Хаузер помахал сигарой:
— Есть о чем подумать, Филипп.
Бродбент не ответил. Тема разговора навела его на мысль спросить о том, о чем раньше он спрашивать не хотел.
— Что произошло между вами и моим отцом?
— Вы в курсе, что мы дружили с детства?
— Да.
— Вместе выросли в Эри. Играли в своем квартале в стикбол[29], ходили в одну школу. И в первый раз в публичный дом тоже отправились вместе. Мы думали, что хорошо друг друга знаем. Но когда оказались в джунглях и нас прижало так, что пришлось бороться за жизнь, выяснилось много такого, чего мы раньше в себе не подозревали. В таких обстоятельствах начинаешь понимать, кто ты есть на самом деле. Именно это случилось с нами. Мы оказались в сердце джунглей и там — потерявшие дорогу, искусанные, голодные, полуживые от лихорадки — выяснили, кто есть кто. И знаете, что я выяснил? Я выяснил, что презираю вашего отца.
Филипп поднял на Хаузера глаза. Частный сыщик спокойно, без всякого волнения выдержал его взгляд. Его лицо хранило обычное непроницаемое выражение. У Филиппа по спине поползли мурашки.
— И что же такого вы обнаружили в себе, Хаузер?
Он заметил, что его вопрос застал сыщика врасплох. Тот рассмеялся, швырнул окурок сигары в костер и встал.
— Очень скоро поймете сами.
24
Каноэ пробиралось по непроницаемо-черной воде, мотор надрывно гудел. Река разветвлялась и разветвлялась, пока не превратилась в лабиринт проток и стоячих заводей, где, сколько хватало глаз, чернели акры подрагивающей вонючей жижи. Повсюду вились тучи насекомых. Пинго стоял на носу без рубашки и, если поперек протоки в воде попадалась лиана, перерубал ее мачете. Иногда река настолько мелела, что не удавалось пользоваться мотором; Чори поднимал винт, и они шли на шестах. Дон Альфонсо сидел на обычном месте на покрытой брезентом куче вещей и, скрестив, как мудрец, ноги, яростно попыхивал трубкой и вглядывался вперед. Несколько раз Пинго пришлось вылезать из лодки и прорубать проход в притопленных стволах деревьев.

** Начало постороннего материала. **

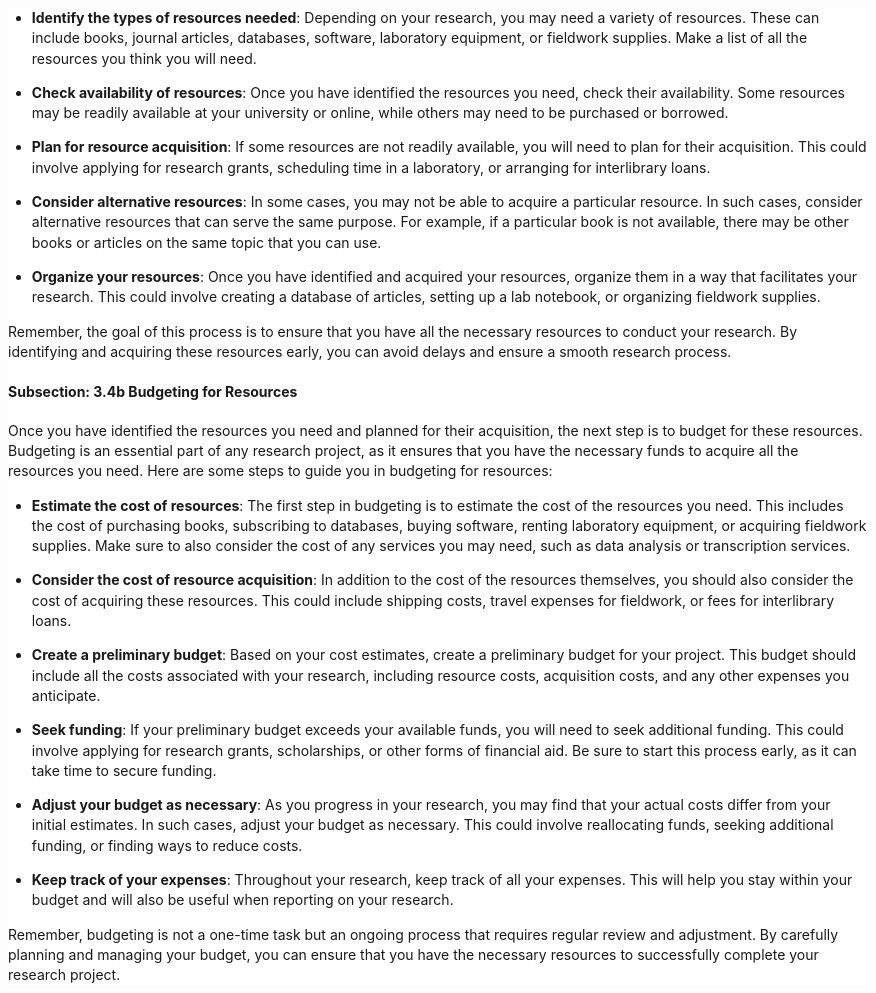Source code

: - **Identify the types of resources needed**: Depending on your research, you may need a variety of resources. These can include books, journal articles, databases, software, laboratory equipment, or fieldwork supplies. Make a list of all the resources you think you will need.

- **Check availability of resources**: Once you have identified the resources you need, check their availability. Some resources may be readily available at your university or online, while others may need to be purchased or borrowed. 

- **Plan for resource acquisition**: If some resources are not readily available, you will need to plan for their acquisition. This could involve applying for research grants, scheduling time in a laboratory, or arranging for interlibrary loans. 

- **Consider alternative resources**: In some cases, you may not be able to acquire a particular resource. In such cases, consider alternative resources that can serve the same purpose. For example, if a particular book is not available, there may be other books or articles on the same topic that you can use.

- **Organize your resources**: Once you have identified and acquired your resources, organize them in a way that facilitates your research. This could involve creating a database of articles, setting up a lab notebook, or organizing fieldwork supplies.

Remember, the goal of this process is to ensure that you have all the necessary resources to conduct your research. By identifying and acquiring these resources early, you can avoid delays and ensure a smooth research process.

#### Subsection: 3.4b Budgeting for Resources

Once you have identified the resources you need and planned for their acquisition, the next step is to budget for these resources. Budgeting is an essential part of any research project, as it ensures that you have the necessary funds to acquire all the resources you need. Here are some steps to guide you in budgeting for resources:

- **Estimate the cost of resources**: The first step in budgeting is to estimate the cost of the resources you need. This includes the cost of purchasing books, subscribing to databases, buying software, renting laboratory equipment, or acquiring fieldwork supplies. Make sure to also consider the cost of any services you may need, such as data analysis or transcription services.

- **Consider the cost of resource acquisition**: In addition to the cost of the resources themselves, you should also consider the cost of acquiring these resources. This could include shipping costs, travel expenses for fieldwork, or fees for interlibrary loans.

- **Create a preliminary budget**: Based on your cost estimates, create a preliminary budget for your project. This budget should include all the costs associated with your research, including resource costs, acquisition costs, and any other expenses you anticipate.

- **Seek funding**: If your preliminary budget exceeds your available funds, you will need to seek additional funding. This could involve applying for research grants, scholarships, or other forms of financial aid. Be sure to start this process early, as it can take time to secure funding.

- **Adjust your budget as necessary**: As you progress in your research, you may find that your actual costs differ from your initial estimates. In such cases, adjust your budget as necessary. This could involve reallocating funds, seeking additional funding, or finding ways to reduce costs.

- **Keep track of your expenses**: Throughout your research, keep track of all your expenses. This will help you stay within your budget and will also be useful when reporting on your research.

Remember, budgeting is not a one-time task but an ongoing process that requires regular review and adjustment. By carefully planning and managing your budget, you can ensure that you have the necessary resources to successfully complete your research project.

— Что это за чертовы насекомые? — воскликнула Сэлли, изо всей силы хлопая себя по руке.
— Тапирные мухи. — Индеец достал из кармана прокуренную трубку из кукурузного початка и протянул ей. — Сеньорита, чтобы отогнать насекомых, надо курить.
— Нет уж, спасибо. Курение вызывает рак.
— Напротив, очень полезно — способствует хорошему пищеварению и долгой жизни.
— Ну конечно…
По мере того как они углублялись в болото, растительность становилась все гуще, образуя стены из блестящей листвы, папоротников и лиан. Воздух был спертым, недвижимым, в нем чувствовался запах метана. Лодка двигалась будто в супе.
— Откуда вы знаете, что мой отец плыл именно этим путем? — спросил Том.
— В Меамбарском болоте есть много путей, но выводит из него всего один. Я знаю этот путь, и ваш отец тоже знал, — объяснил дон Альфонсо. — Я умею разбирать знаки.
— Разбирать что?
— Перед нами здесь проплыли три группы. Первая — месяц назад. Вторая и третья — с разницей в несколько дней примерно неделю назад.
— Откуда вы знаете? — удивилась Сэлли.
— Могу читать на воде. Замечаю зарубку на притопленном стволе, оборванную лиану. Отметину от шеста на песке под водой или борозду от киля в грязи на мелководье. Такие следы в стоячей воде сохраняются неделями.
Девушка показала рукой в сторону:
— Смотрите, это гамбо-лимбо, Bursera simaruba. Майя лечились его соком от укусов мух. Давайте подойдем и наберем.
Дон Альфонсо вынул трубку изо рта.
— Мой дед собирал такое растение. Мы называем его lucawa. — Он посмотрел на девушку с уважением. — А я и не знал, что вы целительница.
— По правде сказать, нет. Во время учебы в колледже я некоторое время жила на севере с майя. Изучала медицину. Я этнофармаколог.
— Этнофармаколог? Что-то слишком серьезное для женщины.
Сэлли нахмурилась:
— В нашем обществе женщины способны делать все, что мужчины. И наоборот.
Индеец удивленно изогнул брови:
— Ни за что не поверю.
— Тем не менее это так, — стала настаивать она.
— Разве в Америке женщины ходят на охоту, а мужчины рожают детей?
— Я не это имела в виду.
Дон Альфонсо торжествующе сунул мундштук в рот. Он понимал, что спор выигран. И нарочито комично подмигнул Тому. Сэлли тоже бросила на него взгляд.
«Нет уж, разбирайтесь сами», — раздраженно подумал Том.
Чори подвел каноэ к дереву. Сэлли надрубила мачете кору и содрала вертикальную полоску. Оттуда красноватыми капельками стал выделяться сок. Девушка собрала несколько капелек на лезвие, закатала брюки и втерла в укусы. Затем принялась растирать шею, запястья и тыльные стороны ладоней.